Je la regardais pourtant  chaque jour, fascinée par ses yeux bleus : ouverts quand elle était debout, fermés quand elle était couchée.

 Comment ? Mais comment était-ce possible ?

ET ALORS GERMAIT DANS MA TÊTE DE FUNESTES PROJETS !!!

 Je lutais, résistais, mais ne pensais plus qu'à CA !!!

Puis un jour n'y tenant plus, armée du couteau le plus tranchant dérobé à la cuisine, PARDON MAMAN ! J'accomplissais mon ignoble forfait !

Cachée dans ma chambre, j'ouvrais le crâne de Françoise et découvrais avec ravissement l'ingénieux mécanisme qui commandait les yeux. J'observais, expérimentais, mais  Françoise avait  désormais perdu toute magie, elle n'avait plus sa place dans les histoires que je me racontais.

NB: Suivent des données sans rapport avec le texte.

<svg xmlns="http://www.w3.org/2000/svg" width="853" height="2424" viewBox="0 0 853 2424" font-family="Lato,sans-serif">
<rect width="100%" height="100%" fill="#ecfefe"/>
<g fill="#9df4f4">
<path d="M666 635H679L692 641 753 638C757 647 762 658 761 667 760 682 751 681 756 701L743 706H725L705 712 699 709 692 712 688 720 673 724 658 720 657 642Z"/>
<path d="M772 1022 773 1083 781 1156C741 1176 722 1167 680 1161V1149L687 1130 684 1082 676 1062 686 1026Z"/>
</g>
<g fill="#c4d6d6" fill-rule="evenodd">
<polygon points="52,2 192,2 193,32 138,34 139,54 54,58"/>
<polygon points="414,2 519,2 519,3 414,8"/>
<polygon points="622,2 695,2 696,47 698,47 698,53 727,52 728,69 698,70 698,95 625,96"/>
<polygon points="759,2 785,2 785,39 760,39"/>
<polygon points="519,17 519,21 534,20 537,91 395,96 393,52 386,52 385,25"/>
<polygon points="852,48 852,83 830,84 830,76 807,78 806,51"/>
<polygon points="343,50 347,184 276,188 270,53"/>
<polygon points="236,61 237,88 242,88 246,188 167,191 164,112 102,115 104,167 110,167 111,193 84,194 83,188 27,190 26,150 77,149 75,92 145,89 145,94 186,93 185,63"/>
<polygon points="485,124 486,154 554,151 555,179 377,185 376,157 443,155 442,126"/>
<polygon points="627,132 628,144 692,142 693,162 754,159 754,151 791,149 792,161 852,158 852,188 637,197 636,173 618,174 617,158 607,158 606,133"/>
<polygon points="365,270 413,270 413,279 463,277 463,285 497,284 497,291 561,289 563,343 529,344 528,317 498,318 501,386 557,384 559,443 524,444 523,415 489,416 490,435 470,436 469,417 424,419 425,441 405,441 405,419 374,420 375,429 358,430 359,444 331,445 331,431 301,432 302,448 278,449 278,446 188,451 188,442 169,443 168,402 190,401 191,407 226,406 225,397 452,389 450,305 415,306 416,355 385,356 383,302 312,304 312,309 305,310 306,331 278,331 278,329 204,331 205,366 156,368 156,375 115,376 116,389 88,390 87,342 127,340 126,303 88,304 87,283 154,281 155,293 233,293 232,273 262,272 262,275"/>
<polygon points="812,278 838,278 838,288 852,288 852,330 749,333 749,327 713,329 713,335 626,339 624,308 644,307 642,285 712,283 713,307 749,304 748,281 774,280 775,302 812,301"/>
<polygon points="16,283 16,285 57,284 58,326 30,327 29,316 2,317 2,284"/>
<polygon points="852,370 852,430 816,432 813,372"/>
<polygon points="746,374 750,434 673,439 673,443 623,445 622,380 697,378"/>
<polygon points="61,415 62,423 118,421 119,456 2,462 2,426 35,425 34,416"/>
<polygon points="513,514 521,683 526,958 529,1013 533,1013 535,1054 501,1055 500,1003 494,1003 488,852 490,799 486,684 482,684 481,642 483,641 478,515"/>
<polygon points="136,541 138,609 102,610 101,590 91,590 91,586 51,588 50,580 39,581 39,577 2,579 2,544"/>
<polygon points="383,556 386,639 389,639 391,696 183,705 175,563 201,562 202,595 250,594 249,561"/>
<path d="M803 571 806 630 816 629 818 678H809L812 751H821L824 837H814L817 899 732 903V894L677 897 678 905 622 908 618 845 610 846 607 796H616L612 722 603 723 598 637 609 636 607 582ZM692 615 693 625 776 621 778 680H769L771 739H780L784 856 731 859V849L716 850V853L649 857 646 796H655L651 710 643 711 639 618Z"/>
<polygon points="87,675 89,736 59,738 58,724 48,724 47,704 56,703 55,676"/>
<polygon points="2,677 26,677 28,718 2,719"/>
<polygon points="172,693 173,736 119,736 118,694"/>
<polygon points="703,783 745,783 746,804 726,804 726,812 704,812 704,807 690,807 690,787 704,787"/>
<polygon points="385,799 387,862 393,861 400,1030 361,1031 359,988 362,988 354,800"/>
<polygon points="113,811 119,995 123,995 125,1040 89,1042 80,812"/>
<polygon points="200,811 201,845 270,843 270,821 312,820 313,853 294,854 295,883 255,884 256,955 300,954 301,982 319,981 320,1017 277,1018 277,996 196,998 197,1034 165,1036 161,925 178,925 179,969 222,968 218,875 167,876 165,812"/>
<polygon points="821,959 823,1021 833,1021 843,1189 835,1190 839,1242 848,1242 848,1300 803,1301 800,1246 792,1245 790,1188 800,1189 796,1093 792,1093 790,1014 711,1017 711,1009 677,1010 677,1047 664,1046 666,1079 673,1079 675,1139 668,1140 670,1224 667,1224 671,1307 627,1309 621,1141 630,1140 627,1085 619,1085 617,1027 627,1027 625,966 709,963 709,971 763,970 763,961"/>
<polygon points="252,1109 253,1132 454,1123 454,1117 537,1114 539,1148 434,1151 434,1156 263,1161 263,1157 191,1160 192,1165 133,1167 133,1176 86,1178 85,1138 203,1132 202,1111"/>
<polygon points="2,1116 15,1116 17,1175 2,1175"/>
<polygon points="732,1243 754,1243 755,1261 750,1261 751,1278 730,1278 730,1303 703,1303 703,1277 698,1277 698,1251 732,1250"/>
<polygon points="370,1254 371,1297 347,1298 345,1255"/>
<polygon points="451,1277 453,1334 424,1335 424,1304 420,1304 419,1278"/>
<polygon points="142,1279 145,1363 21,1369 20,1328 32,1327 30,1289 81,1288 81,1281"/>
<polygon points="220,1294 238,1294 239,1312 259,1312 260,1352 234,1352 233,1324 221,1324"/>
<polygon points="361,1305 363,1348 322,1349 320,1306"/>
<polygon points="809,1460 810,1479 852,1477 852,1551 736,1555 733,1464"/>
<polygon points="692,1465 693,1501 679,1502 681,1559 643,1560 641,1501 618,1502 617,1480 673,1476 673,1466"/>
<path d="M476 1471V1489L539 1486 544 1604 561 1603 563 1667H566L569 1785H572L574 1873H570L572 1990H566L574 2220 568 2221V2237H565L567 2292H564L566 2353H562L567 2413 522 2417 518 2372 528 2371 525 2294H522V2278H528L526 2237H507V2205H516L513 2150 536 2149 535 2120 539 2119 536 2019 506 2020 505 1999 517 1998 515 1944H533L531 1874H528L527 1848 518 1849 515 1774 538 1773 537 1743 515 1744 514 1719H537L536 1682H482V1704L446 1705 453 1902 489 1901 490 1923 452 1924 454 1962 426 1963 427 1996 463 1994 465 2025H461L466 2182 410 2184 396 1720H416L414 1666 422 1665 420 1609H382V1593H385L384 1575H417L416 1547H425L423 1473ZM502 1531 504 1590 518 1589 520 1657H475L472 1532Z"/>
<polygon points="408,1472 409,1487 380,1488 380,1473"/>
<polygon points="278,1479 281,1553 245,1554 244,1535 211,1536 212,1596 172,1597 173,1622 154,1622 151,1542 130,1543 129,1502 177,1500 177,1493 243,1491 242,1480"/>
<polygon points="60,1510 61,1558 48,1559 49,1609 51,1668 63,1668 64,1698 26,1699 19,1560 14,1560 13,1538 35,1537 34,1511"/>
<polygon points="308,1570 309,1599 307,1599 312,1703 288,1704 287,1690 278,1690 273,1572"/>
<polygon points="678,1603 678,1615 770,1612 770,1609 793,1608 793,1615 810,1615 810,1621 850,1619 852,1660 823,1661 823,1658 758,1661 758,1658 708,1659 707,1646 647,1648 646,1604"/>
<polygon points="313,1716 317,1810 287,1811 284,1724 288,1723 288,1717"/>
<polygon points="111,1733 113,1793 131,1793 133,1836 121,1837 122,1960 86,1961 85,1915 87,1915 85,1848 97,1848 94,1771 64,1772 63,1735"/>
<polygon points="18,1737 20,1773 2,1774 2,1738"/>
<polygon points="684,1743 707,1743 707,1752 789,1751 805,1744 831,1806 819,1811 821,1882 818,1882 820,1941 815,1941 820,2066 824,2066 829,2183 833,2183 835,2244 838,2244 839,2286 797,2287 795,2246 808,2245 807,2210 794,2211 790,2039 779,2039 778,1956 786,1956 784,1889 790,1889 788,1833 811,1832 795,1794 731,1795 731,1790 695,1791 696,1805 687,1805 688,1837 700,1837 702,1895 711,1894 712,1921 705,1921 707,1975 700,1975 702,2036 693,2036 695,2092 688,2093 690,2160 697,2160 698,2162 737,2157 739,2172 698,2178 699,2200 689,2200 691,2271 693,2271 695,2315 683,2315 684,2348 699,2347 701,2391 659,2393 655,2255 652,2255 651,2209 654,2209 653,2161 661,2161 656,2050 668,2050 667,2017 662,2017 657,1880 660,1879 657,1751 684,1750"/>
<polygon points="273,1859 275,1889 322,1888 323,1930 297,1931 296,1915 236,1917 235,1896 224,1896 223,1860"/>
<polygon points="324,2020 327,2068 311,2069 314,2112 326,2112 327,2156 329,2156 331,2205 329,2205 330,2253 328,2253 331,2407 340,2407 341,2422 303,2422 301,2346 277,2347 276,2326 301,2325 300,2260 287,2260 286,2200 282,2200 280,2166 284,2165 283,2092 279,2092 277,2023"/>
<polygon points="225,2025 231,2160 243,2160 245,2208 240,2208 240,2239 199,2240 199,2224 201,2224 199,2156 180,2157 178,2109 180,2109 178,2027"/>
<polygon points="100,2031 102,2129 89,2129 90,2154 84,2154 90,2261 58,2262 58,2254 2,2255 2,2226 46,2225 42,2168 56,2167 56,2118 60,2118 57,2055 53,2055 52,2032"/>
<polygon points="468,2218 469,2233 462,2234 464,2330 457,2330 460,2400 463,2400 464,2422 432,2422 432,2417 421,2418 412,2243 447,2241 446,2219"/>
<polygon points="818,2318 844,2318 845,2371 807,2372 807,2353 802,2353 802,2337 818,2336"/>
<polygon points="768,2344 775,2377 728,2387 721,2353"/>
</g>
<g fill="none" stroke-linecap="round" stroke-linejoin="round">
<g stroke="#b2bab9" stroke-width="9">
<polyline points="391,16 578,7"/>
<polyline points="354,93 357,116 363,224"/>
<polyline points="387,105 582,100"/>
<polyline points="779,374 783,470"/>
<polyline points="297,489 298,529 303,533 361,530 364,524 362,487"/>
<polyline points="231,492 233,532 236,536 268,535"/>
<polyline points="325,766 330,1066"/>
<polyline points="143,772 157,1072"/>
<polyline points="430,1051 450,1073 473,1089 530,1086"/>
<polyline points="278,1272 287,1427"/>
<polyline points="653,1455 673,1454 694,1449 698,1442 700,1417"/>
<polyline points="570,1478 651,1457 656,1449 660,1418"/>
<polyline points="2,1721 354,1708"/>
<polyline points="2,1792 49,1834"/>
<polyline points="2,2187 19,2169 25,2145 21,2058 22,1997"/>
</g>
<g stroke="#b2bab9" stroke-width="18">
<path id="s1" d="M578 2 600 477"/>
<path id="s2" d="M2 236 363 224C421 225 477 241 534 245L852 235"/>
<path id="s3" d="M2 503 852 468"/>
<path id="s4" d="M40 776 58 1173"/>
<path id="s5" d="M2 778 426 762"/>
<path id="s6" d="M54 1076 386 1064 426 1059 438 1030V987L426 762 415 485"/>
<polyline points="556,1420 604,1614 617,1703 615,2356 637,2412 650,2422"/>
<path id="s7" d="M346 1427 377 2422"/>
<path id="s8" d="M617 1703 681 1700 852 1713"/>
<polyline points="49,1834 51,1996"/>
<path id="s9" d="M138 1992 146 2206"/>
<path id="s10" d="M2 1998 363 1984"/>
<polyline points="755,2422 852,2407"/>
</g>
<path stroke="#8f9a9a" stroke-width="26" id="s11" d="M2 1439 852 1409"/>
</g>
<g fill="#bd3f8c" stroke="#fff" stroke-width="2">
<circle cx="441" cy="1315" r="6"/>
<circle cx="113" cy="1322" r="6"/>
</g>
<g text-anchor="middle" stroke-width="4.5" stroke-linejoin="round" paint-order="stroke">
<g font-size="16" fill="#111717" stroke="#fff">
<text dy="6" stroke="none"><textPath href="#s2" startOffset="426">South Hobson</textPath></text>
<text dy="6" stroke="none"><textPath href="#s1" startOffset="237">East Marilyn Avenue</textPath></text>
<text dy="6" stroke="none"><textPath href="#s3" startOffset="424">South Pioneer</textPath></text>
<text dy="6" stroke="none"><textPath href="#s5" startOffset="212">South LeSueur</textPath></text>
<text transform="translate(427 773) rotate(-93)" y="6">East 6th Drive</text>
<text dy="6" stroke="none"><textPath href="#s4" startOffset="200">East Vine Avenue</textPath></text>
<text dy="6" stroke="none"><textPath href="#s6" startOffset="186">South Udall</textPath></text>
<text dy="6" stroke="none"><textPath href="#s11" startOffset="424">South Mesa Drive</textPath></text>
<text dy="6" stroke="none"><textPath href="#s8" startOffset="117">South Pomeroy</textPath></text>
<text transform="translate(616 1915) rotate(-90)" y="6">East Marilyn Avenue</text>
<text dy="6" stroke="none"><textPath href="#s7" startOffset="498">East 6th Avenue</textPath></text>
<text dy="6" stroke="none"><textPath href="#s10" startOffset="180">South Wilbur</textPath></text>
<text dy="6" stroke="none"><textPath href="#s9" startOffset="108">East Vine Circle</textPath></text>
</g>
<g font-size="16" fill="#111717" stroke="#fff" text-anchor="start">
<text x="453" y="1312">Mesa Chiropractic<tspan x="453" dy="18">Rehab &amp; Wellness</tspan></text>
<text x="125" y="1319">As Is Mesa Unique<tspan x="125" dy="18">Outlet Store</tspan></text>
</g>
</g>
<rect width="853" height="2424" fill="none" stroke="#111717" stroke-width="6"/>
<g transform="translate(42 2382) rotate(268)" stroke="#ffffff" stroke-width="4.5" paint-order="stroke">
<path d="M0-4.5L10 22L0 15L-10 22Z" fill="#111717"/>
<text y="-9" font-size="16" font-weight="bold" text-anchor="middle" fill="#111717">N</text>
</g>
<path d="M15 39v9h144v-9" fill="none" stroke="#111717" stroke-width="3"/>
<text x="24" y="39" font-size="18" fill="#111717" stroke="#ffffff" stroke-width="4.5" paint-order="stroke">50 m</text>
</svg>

Il y a des Françoises  qui à partir de ce moment ont disparu dans le grenier, le galetas, enfouies  sous des tas de chiffons. D'autres  sont restées quelque temps dans ma chambre, un foulard bien serré autour de la tête ; puis un beau jour, en catimini, elles ont rejoint leurs sœurs au pays des souris et des araignées...

Il y en a une dont j'ai carrément prélevé  les yeux, je les ai cachés et gardés longtemps, Maman a cette fois découvert la poupée mutilée !

Elle ne m'a pas interrogée. ..

A-t-elle soupçonné tous mes précédents infanticides ?

Je n'ai pas été conduite chez le PSY …  mais j'ai été  grondée !

Ma dernière Françoise doit donc à ma petite maman d'avoir vieilli à peu près intacte…

Combien y a t'il eu de Françoises ? Je ne sais pas, j'ai oublié…

Le fameux « déni » des infanticides sans doute ?????

Oui, je sais : C'EST GRAVE DOCTEUR !!!!